◆ What you should do:
Copy out all of the material below word for word, omitting the pictures.

◆ Source records:
※

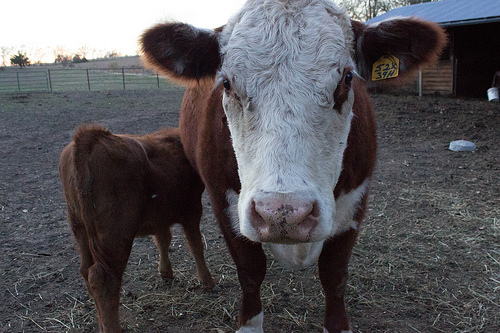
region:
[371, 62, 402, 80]
Yellow tag on a cow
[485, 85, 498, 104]
white bucket sitting on the ground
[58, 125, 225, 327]
Baby calf feeding from its mom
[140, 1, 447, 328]
Mother cow feeding its calf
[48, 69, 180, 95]
Metal holding pen fence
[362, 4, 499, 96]
Barn made out of wood and metal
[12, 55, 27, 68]
Large tree in the distance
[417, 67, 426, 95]
Wooden post on the side of the barn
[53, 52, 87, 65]
Bushes sitting in the background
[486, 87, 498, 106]
Feeding bucket for cows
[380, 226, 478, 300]
Hay covering the ground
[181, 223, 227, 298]
Right front leg of the smaller animal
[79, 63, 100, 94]
Third fence post from the left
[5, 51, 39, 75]
Tree growing in the background behind the fence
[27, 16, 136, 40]
Clear white sky in the background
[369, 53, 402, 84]
Yellow tag in the cow's left ear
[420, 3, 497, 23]
Roof of the structure in the background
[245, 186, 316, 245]
Cow's big pinkish nose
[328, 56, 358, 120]
Cow's brown left eye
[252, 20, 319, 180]
Cow's furry white face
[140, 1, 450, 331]
Adult cow in a farm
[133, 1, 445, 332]
Cow is white and brown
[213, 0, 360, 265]
Head of cow is white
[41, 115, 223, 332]
Baby cow is brown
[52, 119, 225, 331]
Baby cow is drinking milk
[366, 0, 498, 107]
Farm building has black roof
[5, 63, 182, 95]
Fence of farm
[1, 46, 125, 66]
Trees on the background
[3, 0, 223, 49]
Ski is cloudy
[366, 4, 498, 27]
Black roof of building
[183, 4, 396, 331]
this is a cow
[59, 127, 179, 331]
a calf is besides the cow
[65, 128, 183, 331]
the calf is brown in color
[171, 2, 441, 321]
the cow is staring at the camera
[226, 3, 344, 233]
the cows head is white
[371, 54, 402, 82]
a peg is placed on the cows ear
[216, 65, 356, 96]
the cows eyes are far apart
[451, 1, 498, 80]
a ranch is behind the cow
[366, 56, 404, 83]
the peg is written 5239H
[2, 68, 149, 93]
the fence is around the ranch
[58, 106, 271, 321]
Baby cow nursing from mother.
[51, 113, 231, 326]
Small brown calf.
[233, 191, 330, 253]
Spotted pink cow nose.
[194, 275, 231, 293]
Small calf hoof.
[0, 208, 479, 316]
Hay laying on the ground of a barnyard.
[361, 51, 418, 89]
Yellow tag attached to a cow's ear.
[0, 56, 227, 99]
Black metal fence.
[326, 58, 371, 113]
Brown ring encircles a cow's eye.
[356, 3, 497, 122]
A wooden building.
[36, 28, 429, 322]
A mother cow and her calf.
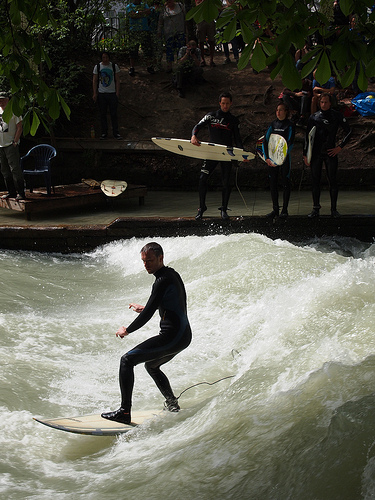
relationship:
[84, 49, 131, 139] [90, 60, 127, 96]
man wears shirt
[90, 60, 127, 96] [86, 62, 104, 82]
shirt has sleeve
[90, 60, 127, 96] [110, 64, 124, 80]
shirt has sleeve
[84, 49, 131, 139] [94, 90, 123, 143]
man wears pants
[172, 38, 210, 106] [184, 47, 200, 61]
man has camera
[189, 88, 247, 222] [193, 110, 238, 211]
man wears wetsuit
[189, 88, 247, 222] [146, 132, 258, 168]
man has surfboard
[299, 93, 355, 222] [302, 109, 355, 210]
man wears wetsuit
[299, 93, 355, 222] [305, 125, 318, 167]
man has surfboard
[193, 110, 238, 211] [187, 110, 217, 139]
wetsuit has sleeve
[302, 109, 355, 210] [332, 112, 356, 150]
wetsuit has sleeve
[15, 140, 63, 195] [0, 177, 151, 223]
chair on platform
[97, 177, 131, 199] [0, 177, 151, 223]
surfboard on platform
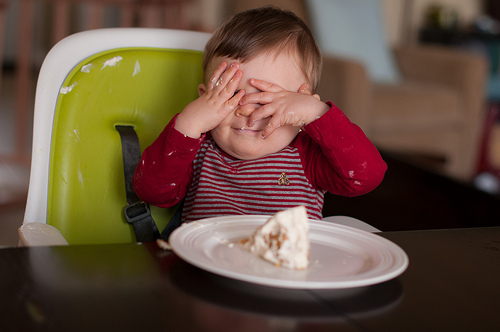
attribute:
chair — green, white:
[15, 20, 247, 236]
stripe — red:
[199, 170, 309, 182]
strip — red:
[254, 150, 310, 188]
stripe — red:
[195, 181, 313, 198]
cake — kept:
[244, 203, 311, 268]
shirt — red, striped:
[130, 98, 387, 223]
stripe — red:
[194, 153, 300, 159]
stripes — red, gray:
[194, 144, 327, 221]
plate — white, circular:
[173, 203, 408, 288]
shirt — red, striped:
[142, 129, 374, 218]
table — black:
[3, 220, 498, 324]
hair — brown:
[208, 13, 325, 64]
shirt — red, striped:
[152, 110, 372, 232]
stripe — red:
[178, 201, 239, 210]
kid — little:
[136, 15, 423, 248]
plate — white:
[187, 219, 416, 299]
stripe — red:
[196, 148, 217, 155]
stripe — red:
[204, 160, 293, 170]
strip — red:
[212, 161, 261, 194]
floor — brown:
[320, 147, 498, 230]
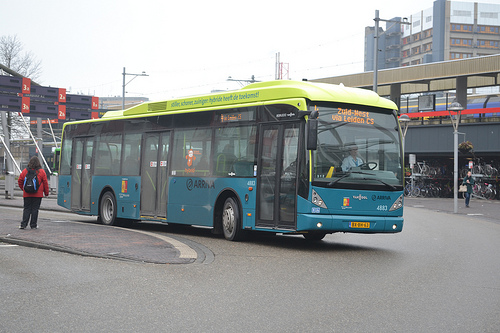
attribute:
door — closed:
[69, 135, 101, 216]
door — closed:
[139, 126, 177, 219]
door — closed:
[255, 121, 303, 232]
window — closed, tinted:
[90, 130, 126, 175]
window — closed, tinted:
[168, 125, 217, 178]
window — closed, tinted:
[210, 124, 258, 178]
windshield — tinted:
[310, 103, 403, 193]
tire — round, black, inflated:
[96, 188, 121, 227]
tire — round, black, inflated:
[217, 193, 245, 242]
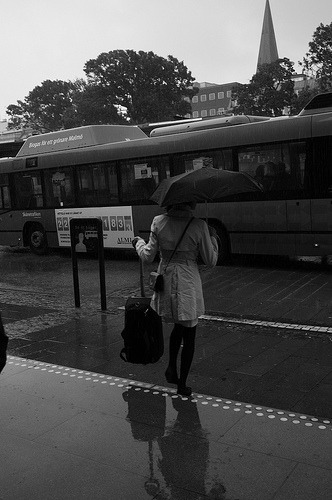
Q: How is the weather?
A: Raining.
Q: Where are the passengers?
A: On bus.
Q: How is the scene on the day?
A: Rainy.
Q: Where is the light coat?
A: On lady.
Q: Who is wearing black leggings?
A: A woman.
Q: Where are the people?
A: Inside bus.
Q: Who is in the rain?
A: A woman.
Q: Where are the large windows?
A: On bus.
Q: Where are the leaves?
A: On trees.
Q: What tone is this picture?
A: Black and white.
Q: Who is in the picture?
A: A woman.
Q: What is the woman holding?
A: An umbrella.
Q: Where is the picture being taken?
A: Bus station.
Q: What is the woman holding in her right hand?
A: Umbrella.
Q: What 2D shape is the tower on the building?
A: Triangle.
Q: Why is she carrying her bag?
A: Rain.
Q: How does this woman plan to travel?
A: By bus.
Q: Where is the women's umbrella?
A: Over her head.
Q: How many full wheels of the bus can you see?
A: 2.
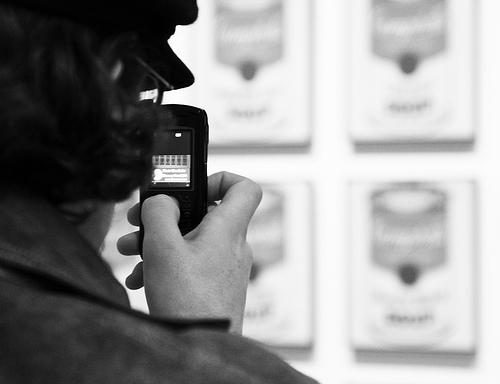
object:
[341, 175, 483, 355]
art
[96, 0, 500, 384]
wall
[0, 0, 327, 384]
person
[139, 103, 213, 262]
phone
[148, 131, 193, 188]
picture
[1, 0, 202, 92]
hat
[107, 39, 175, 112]
glasses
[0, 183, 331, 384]
jacket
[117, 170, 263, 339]
hand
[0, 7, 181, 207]
hair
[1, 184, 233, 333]
collar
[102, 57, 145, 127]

※

◆ Solution to this exercise:
region:
[371, 62, 402, 80]
Yellow tag on a cow
[485, 85, 498, 104]
white bucket sitting on the ground
[58, 125, 225, 327]
Baby calf feeding from its mom
[140, 1, 447, 328]
Mother cow feeding its calf
[48, 69, 180, 95]
Metal holding pen fence
[362, 4, 499, 96]
Barn made out of wood and metal
[12, 55, 27, 68]
Large tree in the distance
[417, 67, 426, 95]
Wooden post on the side of the barn
[53, 52, 87, 65]
Bushes sitting in the background
[486, 87, 498, 106]
Feeding bucket for cows
[380, 226, 478, 300]
Hay covering the ground
[181, 223, 227, 298]
Right front leg of the smaller animal
[79, 63, 100, 94]
Third fence post from the left
[5, 51, 39, 75]
Tree growing in the background behind the fence
[27, 16, 136, 40]
Clear white sky in the background
[369, 53, 402, 84]
Yellow tag in the cow's left ear
[420, 3, 497, 23]
Roof of the structure in the background
[245, 186, 316, 245]
Cow's big pinkish nose
[328, 56, 358, 120]
Cow's brown left eye
[252, 20, 319, 180]
Cow's furry white face
[140, 1, 450, 331]
Adult cow in a farm
[133, 1, 445, 332]
Cow is white and brown
[213, 0, 360, 265]
Head of cow is white
[41, 115, 223, 332]
Baby cow is brown
[52, 119, 225, 331]
Baby cow is drinking milk
[366, 0, 498, 107]
Farm building has black roof
[5, 63, 182, 95]
Fence of farm
[1, 46, 125, 66]
Trees on the background
[3, 0, 223, 49]
Ski is cloudy
[366, 4, 498, 27]
Black roof of building
[183, 4, 396, 331]
this is a cow
[59, 127, 179, 331]
a calf is besides the cow
[65, 128, 183, 331]
the calf is brown in color
[171, 2, 441, 321]
the cow is staring at the camera
[226, 3, 344, 233]
the cows head is white
[371, 54, 402, 82]
a peg is placed on the cows ear
[216, 65, 356, 96]
the cows eyes are far apart
[451, 1, 498, 80]
a ranch is behind the cow
[366, 56, 404, 83]
the peg is written 5239H
[2, 68, 149, 93]
the fence is around the ranch
[58, 106, 271, 321]
Baby cow nursing from mother.
[51, 113, 231, 326]
Small brown calf.
[233, 191, 330, 253]
Spotted pink cow nose.
[194, 275, 231, 293]
Small calf hoof.
[0, 208, 479, 316]
Hay laying on the ground of a barnyard.
[361, 51, 418, 89]
Yellow tag attached to a cow's ear.
[0, 56, 227, 99]
Black metal fence.
[326, 58, 371, 113]
Brown ring encircles a cow's eye.
[356, 3, 497, 122]
A wooden building.
[36, 28, 429, 322]
A mother cow and her calf.
relationship:
[84, 49, 131, 139] [90, 60, 127, 96]
man wears shirt
[90, 60, 127, 96] [86, 62, 104, 82]
shirt has sleeve
[90, 60, 127, 96] [110, 64, 124, 80]
shirt has sleeve
[84, 49, 131, 139] [94, 90, 123, 143]
man wears pants
[172, 38, 210, 106] [184, 47, 200, 61]
man has camera
[189, 88, 247, 222] [193, 110, 238, 211]
man wears wetsuit
[189, 88, 247, 222] [146, 132, 258, 168]
man has surfboard
[299, 93, 355, 222] [302, 109, 355, 210]
man wears wetsuit
[299, 93, 355, 222] [305, 125, 318, 167]
man has surfboard
[193, 110, 238, 211] [187, 110, 217, 139]
wetsuit has sleeve
[302, 109, 355, 210] [332, 112, 356, 150]
wetsuit has sleeve
[15, 140, 63, 195] [0, 177, 151, 223]
chair on platform
[97, 177, 131, 199] [0, 177, 151, 223]
surfboard on platform
attribute:
chair — green, white:
[15, 20, 247, 236]
stripe — red:
[199, 170, 309, 182]
strip — red:
[254, 150, 310, 188]
stripe — red:
[195, 181, 313, 198]
cake — kept:
[244, 203, 311, 268]
shirt — red, striped:
[130, 98, 387, 223]
stripe — red:
[194, 153, 300, 159]
stripes — red, gray:
[194, 144, 327, 221]
plate — white, circular:
[173, 203, 408, 288]
shirt — red, striped:
[142, 129, 374, 218]
table — black:
[3, 220, 498, 324]
hair — brown:
[208, 13, 325, 64]
shirt — red, striped:
[152, 110, 372, 232]
stripe — red:
[178, 201, 239, 210]
kid — little:
[136, 15, 423, 248]
plate — white:
[187, 219, 416, 299]
stripe — red:
[196, 148, 217, 155]
stripe — red:
[204, 160, 293, 170]
strip — red:
[212, 161, 261, 194]
floor — brown:
[320, 147, 498, 230]
attribute:
door — closed:
[69, 135, 101, 216]
door — closed:
[139, 126, 177, 219]
door — closed:
[255, 121, 303, 232]
window — closed, tinted:
[90, 130, 126, 175]
window — closed, tinted:
[168, 125, 217, 178]
window — closed, tinted:
[210, 124, 258, 178]
windshield — tinted:
[310, 103, 403, 193]
tire — round, black, inflated:
[96, 188, 121, 227]
tire — round, black, inflated:
[217, 193, 245, 242]
Q: How is the weather?
A: Raining.
Q: Where are the passengers?
A: On bus.
Q: How is the scene on the day?
A: Rainy.
Q: Where is the light coat?
A: On lady.
Q: Who is wearing black leggings?
A: A woman.
Q: Where are the people?
A: Inside bus.
Q: Who is in the rain?
A: A woman.
Q: Where are the large windows?
A: On bus.
Q: Where are the leaves?
A: On trees.
Q: What tone is this picture?
A: Black and white.
Q: Who is in the picture?
A: A woman.
Q: What is the woman holding?
A: An umbrella.
Q: Where is the picture being taken?
A: Bus station.
Q: What is the woman holding in her right hand?
A: Umbrella.
Q: What 2D shape is the tower on the building?
A: Triangle.
Q: Why is she carrying her bag?
A: Rain.
Q: How does this woman plan to travel?
A: By bus.
Q: Where is the women's umbrella?
A: Over her head.
Q: How many full wheels of the bus can you see?
A: 2.
object:
[341, 175, 483, 355]
art
[96, 0, 500, 384]
wall
[0, 0, 327, 384]
person
[139, 103, 213, 262]
phone
[148, 131, 193, 188]
picture
[1, 0, 202, 92]
hat
[107, 39, 175, 112]
glasses
[0, 183, 331, 384]
jacket
[117, 170, 263, 339]
hand
[0, 7, 181, 207]
hair
[1, 184, 233, 333]
collar
[102, 57, 145, 127]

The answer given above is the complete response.